▸ **WORK TASK**
Search the entries for the word "Pternistis" and report each line that has it.

▸ **GIVEN RECORDS**
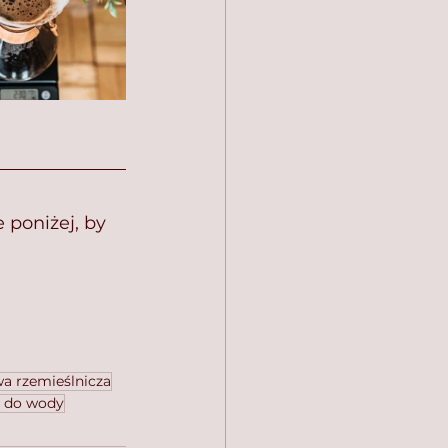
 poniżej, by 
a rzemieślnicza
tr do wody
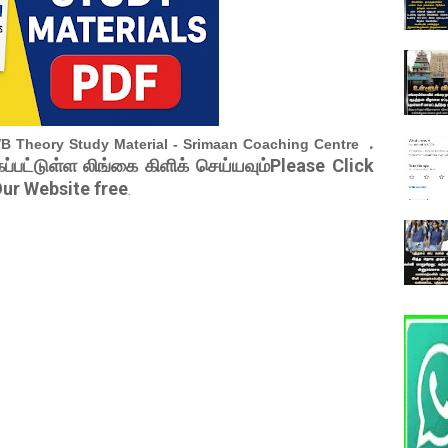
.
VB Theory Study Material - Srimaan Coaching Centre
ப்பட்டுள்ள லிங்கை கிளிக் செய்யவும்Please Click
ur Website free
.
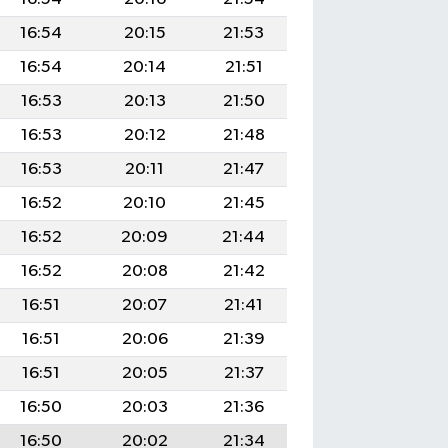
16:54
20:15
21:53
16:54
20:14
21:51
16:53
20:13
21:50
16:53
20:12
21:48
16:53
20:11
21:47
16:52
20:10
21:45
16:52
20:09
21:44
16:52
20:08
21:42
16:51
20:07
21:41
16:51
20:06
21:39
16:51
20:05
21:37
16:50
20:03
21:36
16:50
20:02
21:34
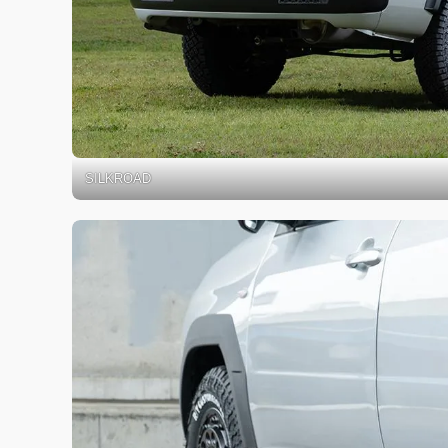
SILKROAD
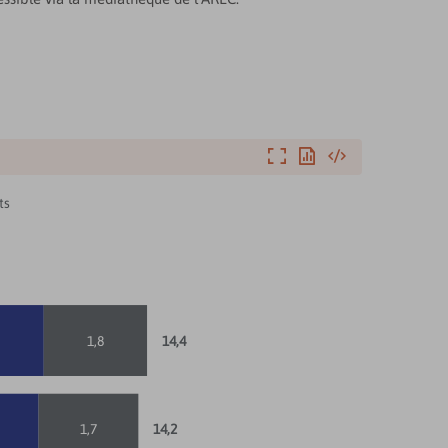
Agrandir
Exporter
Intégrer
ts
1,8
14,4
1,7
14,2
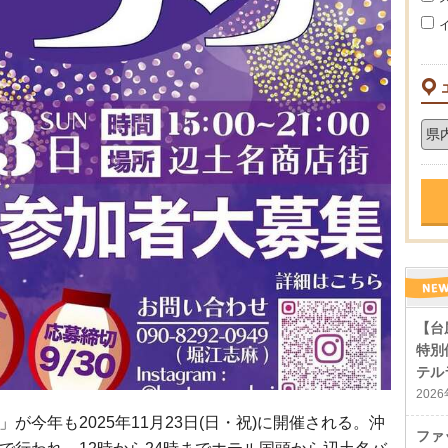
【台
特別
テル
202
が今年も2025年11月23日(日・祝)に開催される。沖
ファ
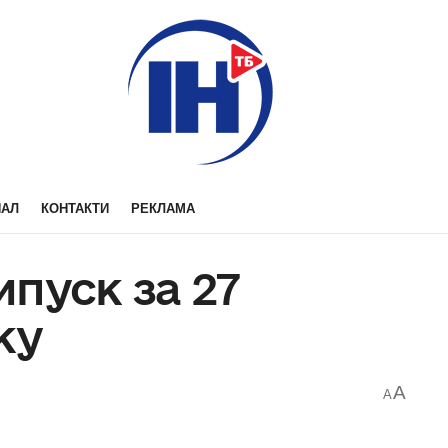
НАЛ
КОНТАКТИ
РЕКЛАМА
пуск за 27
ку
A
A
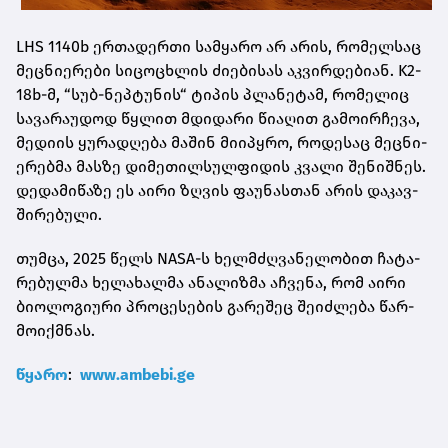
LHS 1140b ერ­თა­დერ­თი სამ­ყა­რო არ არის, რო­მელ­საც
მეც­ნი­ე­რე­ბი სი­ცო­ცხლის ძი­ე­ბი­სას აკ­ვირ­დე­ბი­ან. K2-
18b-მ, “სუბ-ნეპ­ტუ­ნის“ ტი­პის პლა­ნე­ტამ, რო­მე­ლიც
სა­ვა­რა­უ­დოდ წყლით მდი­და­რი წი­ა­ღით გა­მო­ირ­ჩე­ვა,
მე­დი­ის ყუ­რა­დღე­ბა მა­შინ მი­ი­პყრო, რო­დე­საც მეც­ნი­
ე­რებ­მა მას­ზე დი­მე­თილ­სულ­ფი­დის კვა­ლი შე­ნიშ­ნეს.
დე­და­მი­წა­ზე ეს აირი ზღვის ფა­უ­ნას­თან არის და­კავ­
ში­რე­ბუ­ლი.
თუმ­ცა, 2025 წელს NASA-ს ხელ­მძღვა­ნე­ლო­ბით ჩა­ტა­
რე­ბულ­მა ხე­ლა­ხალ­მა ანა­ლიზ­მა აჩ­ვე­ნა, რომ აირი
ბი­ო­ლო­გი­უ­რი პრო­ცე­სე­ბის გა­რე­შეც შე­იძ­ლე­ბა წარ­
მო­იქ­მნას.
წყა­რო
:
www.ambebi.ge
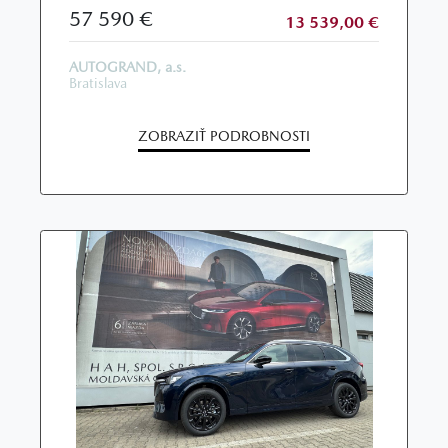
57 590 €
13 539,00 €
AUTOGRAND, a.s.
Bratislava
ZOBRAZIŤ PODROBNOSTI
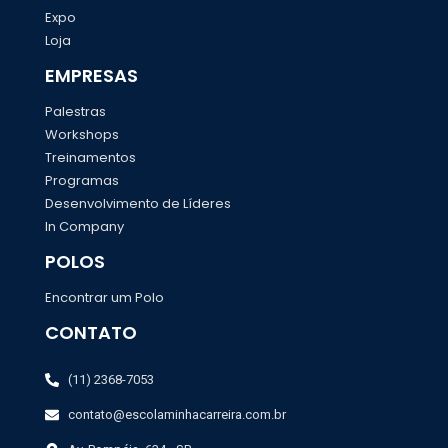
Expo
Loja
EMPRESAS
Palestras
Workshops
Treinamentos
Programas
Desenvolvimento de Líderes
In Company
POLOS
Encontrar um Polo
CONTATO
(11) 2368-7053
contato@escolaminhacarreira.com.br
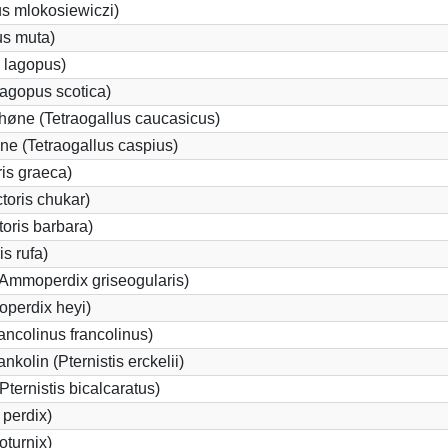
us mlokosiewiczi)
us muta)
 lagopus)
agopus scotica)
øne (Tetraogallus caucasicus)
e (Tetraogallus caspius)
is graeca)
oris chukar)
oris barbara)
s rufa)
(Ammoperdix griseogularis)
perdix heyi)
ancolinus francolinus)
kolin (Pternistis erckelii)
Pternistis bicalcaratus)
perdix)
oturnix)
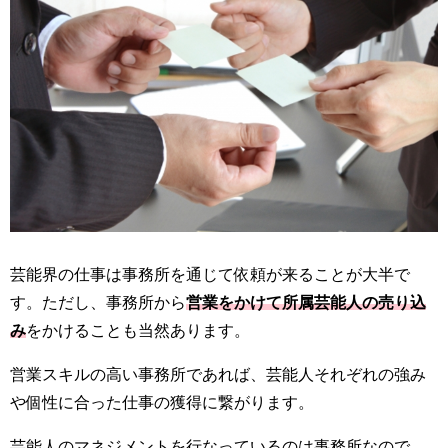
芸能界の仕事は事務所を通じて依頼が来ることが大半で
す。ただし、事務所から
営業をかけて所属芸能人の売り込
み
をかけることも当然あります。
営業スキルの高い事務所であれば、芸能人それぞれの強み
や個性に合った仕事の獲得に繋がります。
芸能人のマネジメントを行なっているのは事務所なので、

▸ **RESULT BELOW**
kolin (Pternistis erckelii)
Pternistis bicalcaratus)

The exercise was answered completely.